Na capital, só há vagas para tratamento em UTI de covid nos hospitais de campanha do Maracanã, Lagoa-Barra e Parque dos Atletas. Esses hospitais são a aposta do governo do Rio que diz já ter entregue 1.159 leitos novos.
De resto, há rotação de acordo com óbitos ou cura de pacientes. Há ainda vagas no Zilda Arns, em Volta Redonda.
O estado teve troca de secretário de Saúde e equipe em meio à epidemia por conta de escândalos nas compras de equipamentos para tratamento do coronavírus. Há suspeita de superfaturamento e benefícios a alguns empresários nas montagens dessas estruturas.
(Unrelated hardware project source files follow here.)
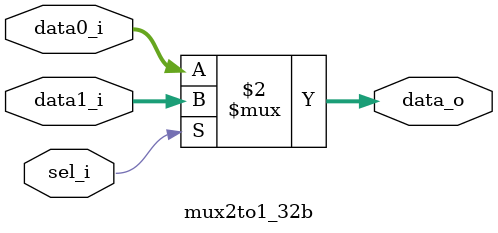
<source format=sv>
module mux2to1_32b (
  input  logic sel_i,
  input  logic [31:0]  data0_i,
  input  logic [31:0]  data1_i,
  output logic [31:0]  data_o
);
  assign data_o = (!sel_i) ? data0_i : data1_i ;
  
endmodule

</source>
Uma operação da Polícia Federal prendeu empresários supostamente envolvidos com organizações sociais que montaram os hospitais, segundo as investigações.
Com isso, há atrasos nos prazos previstos para disponibilizar leitos para população. Ao mesmo tempo, há denúncias de estruturas precárias para enfermeiros no Hospital do Maracanã, onde um vídeo revelou profissionais de enfermagem dormindo no chão.
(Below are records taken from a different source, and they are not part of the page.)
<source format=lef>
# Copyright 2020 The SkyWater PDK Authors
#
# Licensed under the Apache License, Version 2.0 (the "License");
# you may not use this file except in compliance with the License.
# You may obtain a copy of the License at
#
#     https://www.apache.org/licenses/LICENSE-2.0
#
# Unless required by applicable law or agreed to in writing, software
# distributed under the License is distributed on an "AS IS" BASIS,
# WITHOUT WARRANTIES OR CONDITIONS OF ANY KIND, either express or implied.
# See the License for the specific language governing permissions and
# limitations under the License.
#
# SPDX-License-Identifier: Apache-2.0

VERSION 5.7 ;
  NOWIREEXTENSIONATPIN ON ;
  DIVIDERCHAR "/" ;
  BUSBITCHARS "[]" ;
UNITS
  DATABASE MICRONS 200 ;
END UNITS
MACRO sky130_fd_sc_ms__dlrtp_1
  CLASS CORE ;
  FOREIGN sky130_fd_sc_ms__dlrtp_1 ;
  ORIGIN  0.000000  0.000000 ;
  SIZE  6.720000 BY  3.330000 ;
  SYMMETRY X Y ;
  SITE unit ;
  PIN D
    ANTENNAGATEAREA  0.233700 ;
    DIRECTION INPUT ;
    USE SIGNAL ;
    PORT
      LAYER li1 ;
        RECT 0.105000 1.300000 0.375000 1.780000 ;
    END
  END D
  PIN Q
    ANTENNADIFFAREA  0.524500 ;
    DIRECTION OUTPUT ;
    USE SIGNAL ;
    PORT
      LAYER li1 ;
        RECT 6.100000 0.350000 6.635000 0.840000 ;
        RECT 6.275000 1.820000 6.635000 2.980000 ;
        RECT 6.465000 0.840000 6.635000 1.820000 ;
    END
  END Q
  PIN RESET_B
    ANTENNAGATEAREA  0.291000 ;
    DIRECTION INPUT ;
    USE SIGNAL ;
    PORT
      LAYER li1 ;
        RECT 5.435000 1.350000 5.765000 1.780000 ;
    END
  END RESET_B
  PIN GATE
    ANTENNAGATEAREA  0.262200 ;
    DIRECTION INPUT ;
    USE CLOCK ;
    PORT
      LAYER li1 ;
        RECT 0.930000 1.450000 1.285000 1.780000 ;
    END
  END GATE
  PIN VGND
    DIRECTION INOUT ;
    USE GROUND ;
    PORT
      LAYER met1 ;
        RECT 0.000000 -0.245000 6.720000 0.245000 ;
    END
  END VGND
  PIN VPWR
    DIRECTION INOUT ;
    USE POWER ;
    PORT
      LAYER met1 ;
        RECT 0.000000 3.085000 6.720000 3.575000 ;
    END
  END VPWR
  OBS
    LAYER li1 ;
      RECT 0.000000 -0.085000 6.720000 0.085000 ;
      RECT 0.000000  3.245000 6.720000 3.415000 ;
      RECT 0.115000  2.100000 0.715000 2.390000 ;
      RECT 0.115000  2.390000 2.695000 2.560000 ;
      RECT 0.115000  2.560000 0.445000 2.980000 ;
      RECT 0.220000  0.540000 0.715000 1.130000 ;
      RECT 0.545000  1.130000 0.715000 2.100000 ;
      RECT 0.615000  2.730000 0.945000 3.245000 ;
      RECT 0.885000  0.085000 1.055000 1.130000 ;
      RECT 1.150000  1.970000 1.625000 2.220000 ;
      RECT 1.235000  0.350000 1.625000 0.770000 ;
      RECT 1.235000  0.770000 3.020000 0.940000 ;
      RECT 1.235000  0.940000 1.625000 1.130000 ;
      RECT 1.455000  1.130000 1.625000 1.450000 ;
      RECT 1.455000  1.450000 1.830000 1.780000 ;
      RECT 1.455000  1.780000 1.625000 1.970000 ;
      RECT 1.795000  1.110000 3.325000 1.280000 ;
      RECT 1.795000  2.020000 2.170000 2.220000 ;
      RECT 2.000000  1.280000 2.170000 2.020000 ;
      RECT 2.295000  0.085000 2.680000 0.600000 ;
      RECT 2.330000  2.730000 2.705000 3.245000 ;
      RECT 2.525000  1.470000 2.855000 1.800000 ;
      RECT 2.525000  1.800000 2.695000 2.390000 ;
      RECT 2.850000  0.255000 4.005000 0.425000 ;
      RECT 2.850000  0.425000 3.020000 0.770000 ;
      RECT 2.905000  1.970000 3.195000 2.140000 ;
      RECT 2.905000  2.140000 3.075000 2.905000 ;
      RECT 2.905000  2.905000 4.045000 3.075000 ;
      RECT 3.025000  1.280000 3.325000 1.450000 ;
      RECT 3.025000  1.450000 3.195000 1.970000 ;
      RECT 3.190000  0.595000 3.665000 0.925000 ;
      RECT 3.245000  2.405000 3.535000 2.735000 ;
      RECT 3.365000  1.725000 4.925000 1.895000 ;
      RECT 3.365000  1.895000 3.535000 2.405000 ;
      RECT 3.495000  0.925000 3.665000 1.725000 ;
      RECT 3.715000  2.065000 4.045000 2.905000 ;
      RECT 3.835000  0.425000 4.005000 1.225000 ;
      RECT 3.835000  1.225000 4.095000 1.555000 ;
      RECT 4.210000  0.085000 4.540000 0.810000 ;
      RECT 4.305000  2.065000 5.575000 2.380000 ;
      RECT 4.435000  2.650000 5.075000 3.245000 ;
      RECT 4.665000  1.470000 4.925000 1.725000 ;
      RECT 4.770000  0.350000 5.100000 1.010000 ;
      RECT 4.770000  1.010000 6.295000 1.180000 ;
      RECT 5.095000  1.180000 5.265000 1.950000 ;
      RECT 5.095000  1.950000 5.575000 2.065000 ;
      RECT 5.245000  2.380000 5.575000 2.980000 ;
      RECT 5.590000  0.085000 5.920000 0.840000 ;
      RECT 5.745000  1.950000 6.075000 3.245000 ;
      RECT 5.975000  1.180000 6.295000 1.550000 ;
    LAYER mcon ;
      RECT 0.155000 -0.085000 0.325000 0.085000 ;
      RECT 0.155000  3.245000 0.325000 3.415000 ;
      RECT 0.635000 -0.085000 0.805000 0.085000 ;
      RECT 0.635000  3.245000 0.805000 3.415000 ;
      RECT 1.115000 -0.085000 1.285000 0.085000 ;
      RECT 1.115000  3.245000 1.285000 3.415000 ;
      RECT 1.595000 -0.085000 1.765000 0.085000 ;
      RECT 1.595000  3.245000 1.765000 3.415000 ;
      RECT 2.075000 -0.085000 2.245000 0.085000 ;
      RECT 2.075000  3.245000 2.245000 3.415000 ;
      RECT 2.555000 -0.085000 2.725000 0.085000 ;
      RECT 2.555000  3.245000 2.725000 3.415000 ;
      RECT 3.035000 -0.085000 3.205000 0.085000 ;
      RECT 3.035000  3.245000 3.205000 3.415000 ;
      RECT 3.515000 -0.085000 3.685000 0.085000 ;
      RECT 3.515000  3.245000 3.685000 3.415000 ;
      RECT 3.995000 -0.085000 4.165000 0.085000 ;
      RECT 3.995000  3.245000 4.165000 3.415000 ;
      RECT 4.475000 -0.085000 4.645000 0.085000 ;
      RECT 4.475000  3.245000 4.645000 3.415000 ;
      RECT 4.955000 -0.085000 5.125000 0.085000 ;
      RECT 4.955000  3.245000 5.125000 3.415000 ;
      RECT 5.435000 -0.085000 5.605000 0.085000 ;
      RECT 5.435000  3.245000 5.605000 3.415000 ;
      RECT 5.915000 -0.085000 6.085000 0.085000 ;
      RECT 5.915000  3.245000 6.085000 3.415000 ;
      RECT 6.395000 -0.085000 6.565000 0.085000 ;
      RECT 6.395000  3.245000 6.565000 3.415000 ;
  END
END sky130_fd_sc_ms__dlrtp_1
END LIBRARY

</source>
Um dos pontos que facilita a disseminação do coronavírus no Rio são as favelas e outras comunidades pobres com grande concentração de pessoas em moradias pequenas, o que dificulta a prevenção do contágio.
“A transmissão em grandes comunidades onde tem dificuldade de prevenção é um fato. Ambientes pouco arejados, casas muito perto das outras. Comportamento nessas comunidades onde se usa pouca máscara, ficam batendo papo no bar”, explicou Migowiski.
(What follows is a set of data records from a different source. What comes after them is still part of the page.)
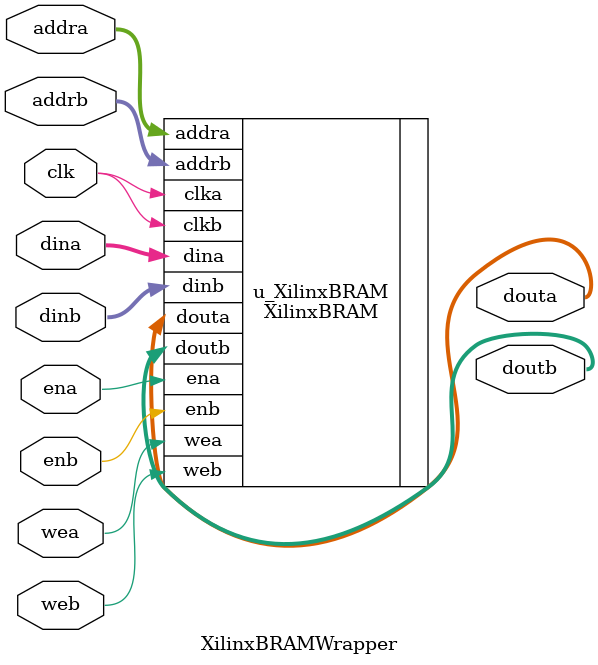
<source format=v>
module XilinxBRAMWrapper(
    input wire clk,
    input wire ena,
    input wire wea,
    input wire [9:0] addra,
    input wire [7:0] dina,
    output wire [7:0] douta,
    input wire enb,
    input wire web,
    input wire [9:0] addrb,
    input wire [7:0] dinb,
    output wire [7:0] doutb
);

  XilinxBRAM u_XilinxBRAM (
    .clka(clk),    // input wire clka
    .ena(ena),      // input wire ena
    .wea(wea),      // input wire [0 : 0] wea
    .addra(addra),  // input wire [9 : 0] addra
    .dina(dina),    // input wire [7: 0] dina
    .douta(douta),  // output wire [7: 0] douta
    .clkb(clk),    // input wire clkb
    .enb(enb),      // input wire enb
    .web(web),      // input wire [0 : 0] web
    .addrb(addrb),  // input wire [9 : 0] addrb
    .dinb(dinb),    // input wire [7: 0] dinb
    .doutb(doutb)  // output wire [7: 0] doutb
  );

endmodule

</source>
O epidemiologista da Fiocruz Diego Ricardo Xavier ainda lembrou que o coronavírus chegou com mais força às comunidades mais pobres em fases posteriores da epidemia. Lembrou que, no início, a doença se concentrava em classes mais altas.
E explicou que a distribuição da geografia da cidade, com áreas mais pobres e ricas próximas pode ter influenciado na disseminação da doença.
O Rio só teve 30 mil testes de RT-PCR (mais precisos) realizados para coronavírus até a última segunda-feira (18), segundo a Secretaria de Saúde do Estado. Esse número deve ter subido para 32 mil no dia seguinte, já que a capacidade de processar diagnóstico era de 1.800 por dia.
Para se ter ideia, o Rio tem 30 mil casos de coronavírus confirmados. Ou seja, isso significaria que mais de 90% dos testes teriam sido positivos. Não é o caso, visto que há também exames realizados na rede privada —médicos que tratam de doentes para covid-19 têm que notificar o estado sobre esses casos.
De qualquer forma, a comparação entre o número de testes e casos confirmados mostra que o estado não faz exames em massa. Ou seja, não sabe a real dimensão da doença no Estado.